3.4 Trajectory Considerations for Sighting in a Gun

3.4 Trajectory Considerations for Sighting in a Gun

The terms “sighting in,” “zeroing in,” or “zeroing” a gun all mean the same thing: adjusting the sights on a gun so that it shoots to point of aim at a selected range distance. Sighting in a gun always takes place on a target range, which may be an informal range in the countryside or an established range in some convenient location. The procedure for sighting in is familiar to almost all shooters. However, three questions arise frequently, and Sierra’s Infinity program can be used to answer them all.

3.4.1 Sighting in on a Short Target Range

A shooter sometimes is faced with the following problem. He or she would like to sight in a gun for a zero range of, for example, 250 yards, but sighting in must be done on a shorter target range, say, 100 yards. The question is where should a group of shots be centered at 100 yards so that the gun will be zeroed in at 250 yards?
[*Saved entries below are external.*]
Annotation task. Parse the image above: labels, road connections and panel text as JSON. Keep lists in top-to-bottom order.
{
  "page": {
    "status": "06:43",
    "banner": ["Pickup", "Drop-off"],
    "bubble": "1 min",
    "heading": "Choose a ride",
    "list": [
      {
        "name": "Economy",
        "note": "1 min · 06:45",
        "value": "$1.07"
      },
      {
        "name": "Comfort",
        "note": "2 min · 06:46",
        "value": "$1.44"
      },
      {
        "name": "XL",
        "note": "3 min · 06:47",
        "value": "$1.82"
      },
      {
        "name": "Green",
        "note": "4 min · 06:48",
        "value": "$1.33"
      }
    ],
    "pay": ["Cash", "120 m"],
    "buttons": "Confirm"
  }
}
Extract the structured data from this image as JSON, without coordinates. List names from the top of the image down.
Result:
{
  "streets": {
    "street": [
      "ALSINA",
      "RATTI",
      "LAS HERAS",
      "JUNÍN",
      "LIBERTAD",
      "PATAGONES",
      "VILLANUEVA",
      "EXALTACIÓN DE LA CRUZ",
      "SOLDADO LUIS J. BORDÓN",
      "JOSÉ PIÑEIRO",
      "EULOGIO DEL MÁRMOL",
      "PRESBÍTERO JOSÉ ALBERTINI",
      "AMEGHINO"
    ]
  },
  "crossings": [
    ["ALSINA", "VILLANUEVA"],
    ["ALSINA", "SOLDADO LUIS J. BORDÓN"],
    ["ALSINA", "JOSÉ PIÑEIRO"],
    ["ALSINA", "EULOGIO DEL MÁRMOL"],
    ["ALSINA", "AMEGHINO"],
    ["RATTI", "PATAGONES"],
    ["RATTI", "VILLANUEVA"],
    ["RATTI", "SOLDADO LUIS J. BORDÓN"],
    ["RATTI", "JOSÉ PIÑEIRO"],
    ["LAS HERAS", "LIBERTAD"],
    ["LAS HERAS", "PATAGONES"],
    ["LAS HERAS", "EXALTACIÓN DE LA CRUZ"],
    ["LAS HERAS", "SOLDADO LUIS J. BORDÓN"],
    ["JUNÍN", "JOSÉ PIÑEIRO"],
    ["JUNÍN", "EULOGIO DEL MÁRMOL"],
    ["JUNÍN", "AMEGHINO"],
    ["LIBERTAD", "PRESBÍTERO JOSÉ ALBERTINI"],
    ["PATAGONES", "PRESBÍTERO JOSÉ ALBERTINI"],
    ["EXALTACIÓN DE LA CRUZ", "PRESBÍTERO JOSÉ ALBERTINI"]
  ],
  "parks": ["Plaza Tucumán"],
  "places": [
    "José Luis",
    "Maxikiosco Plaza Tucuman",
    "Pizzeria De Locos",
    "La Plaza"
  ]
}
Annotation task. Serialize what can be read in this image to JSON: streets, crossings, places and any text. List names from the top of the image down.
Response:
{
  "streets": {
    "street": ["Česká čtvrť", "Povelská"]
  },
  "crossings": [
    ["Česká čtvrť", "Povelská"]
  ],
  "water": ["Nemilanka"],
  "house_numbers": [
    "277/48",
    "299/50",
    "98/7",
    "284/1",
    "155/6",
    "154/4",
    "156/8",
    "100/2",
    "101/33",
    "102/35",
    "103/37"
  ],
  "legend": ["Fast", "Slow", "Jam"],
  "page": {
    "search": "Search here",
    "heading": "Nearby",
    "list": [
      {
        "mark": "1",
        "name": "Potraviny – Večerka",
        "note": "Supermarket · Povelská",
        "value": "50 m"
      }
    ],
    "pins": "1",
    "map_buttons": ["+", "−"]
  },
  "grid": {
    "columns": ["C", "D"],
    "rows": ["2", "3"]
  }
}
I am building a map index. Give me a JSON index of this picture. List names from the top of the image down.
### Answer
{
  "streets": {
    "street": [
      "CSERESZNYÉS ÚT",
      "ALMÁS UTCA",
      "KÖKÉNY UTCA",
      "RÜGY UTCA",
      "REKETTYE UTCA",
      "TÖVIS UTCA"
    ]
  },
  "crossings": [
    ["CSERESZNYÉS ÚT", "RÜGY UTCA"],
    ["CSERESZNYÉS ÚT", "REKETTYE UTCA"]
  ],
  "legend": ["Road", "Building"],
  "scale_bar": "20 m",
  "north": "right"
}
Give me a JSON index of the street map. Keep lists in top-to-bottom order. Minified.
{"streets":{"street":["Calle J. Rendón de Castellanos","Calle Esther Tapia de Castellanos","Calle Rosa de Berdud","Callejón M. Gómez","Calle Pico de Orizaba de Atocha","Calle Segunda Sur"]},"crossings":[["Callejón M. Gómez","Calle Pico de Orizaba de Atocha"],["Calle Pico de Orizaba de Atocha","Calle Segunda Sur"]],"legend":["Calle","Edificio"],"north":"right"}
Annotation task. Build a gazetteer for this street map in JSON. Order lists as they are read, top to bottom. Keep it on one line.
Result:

The answer to this question is straightforward with Infinity. A trajectory is calculated using a zero range of 250 yards and using the altitude and atmospheric conditions at the target range. Then, the bullet path is read from the calculated trajectory for a range distance of 100 yards. This is the point where the group should be centered on a paper target located at 100 yards to assure that the gun is sighted in at 250 yards.

Of course, any other pair of zero range and target range distances can be used. It is frequently necessary, for example, to use a target range distance of 25 yards to sight in a handgun at a zero range of 100 yards.